GIVEN DATA Block Start

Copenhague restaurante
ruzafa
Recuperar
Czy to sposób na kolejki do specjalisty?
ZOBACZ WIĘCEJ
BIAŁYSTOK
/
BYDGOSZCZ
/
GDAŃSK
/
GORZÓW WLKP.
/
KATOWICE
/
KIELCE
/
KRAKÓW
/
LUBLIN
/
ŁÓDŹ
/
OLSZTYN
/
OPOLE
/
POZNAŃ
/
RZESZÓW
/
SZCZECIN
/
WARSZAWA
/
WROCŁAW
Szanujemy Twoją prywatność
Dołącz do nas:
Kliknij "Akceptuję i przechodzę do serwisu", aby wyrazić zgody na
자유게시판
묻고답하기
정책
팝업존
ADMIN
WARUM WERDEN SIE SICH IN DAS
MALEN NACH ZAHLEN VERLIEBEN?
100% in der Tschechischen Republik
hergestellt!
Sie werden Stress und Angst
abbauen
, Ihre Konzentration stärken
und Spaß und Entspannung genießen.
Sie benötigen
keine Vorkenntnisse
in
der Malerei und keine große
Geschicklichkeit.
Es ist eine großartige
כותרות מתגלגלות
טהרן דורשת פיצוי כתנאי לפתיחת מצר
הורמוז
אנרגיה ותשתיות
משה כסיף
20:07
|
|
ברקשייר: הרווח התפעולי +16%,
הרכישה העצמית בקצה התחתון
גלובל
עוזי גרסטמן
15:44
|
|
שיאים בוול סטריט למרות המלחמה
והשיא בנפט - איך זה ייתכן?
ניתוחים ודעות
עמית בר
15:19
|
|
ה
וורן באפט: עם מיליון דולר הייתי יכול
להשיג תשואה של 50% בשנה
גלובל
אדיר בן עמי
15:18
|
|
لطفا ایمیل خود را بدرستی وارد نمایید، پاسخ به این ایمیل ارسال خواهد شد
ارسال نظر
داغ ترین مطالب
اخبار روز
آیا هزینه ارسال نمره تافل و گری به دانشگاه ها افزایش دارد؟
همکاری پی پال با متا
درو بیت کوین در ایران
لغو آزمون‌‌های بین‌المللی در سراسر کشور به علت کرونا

GIVEN DATA Block End

This exercise asks for every line of the records to be repeated exactly.

> _ANSWER AREA_:
Copenhague restaurante
ruzafa
Recuperar
Czy to sposób na kolejki do specjalisty?
ZOBACZ WIĘCEJ
BIAŁYSTOK
/
BYDGOSZCZ
/
GDAŃSK
/
GORZÓW WLKP.
/
KATOWICE
/
KIELCE
/
KRAKÓW
/
LUBLIN
/
ŁÓDŹ
/
OLSZTYN
/
OPOLE
/
POZNAŃ
/
RZESZÓW
/
SZCZECIN
/
WARSZAWA
/
WROCŁAW
Szanujemy Twoją prywatność
Dołącz do nas:
Kliknij "Akceptuję i przechodzę do serwisu", aby wyrazić zgody na
자유게시판
묻고답하기
정책
팝업존
ADMIN
WARUM WERDEN SIE SICH IN DAS
MALEN NACH ZAHLEN VERLIEBEN?
100% in der Tschechischen Republik
hergestellt!
Sie werden Stress und Angst
abbauen
, Ihre Konzentration stärken
und Spaß und Entspannung genießen.
Sie benötigen
keine Vorkenntnisse
in
der Malerei und keine große
Geschicklichkeit.
Es ist eine großartige
כותרות מתגלגלות
טהרן דורשת פיצוי כתנאי לפתיחת מצר
הורמוז
אנרגיה ותשתיות
משה כסיף
20:07
|
|
ברקשייר: הרווח התפעולי +16%,
הרכישה העצמית בקצה התחתון
גלובל
עוזי גרסטמן
15:44
|
|
שיאים בוול סטריט למרות המלחמה
והשיא בנפט - איך זה ייתכן?
ניתוחים ודעות
עמית בר
15:19
|
|
ה
וורן באפט: עם מיליון דולר הייתי יכול
להשיג תשואה של 50% בשנה
גלובל
אדיר בן עמי
15:18
|
|
لطفا ایمیل خود را بدرستی وارد نمایید، پاسخ به این ایمیل ارسال خواهد شد
ارسال نظر
داغ ترین مطالب
اخبار روز
آیا هزینه ارسال نمره تافل و گری به دانشگاه ها افزایش دارد؟
همکاری پی پال با متا
درو بیت کوین در ایران
لغو آزمون‌‌های بین‌المللی در سراسر کشور به علت کرونا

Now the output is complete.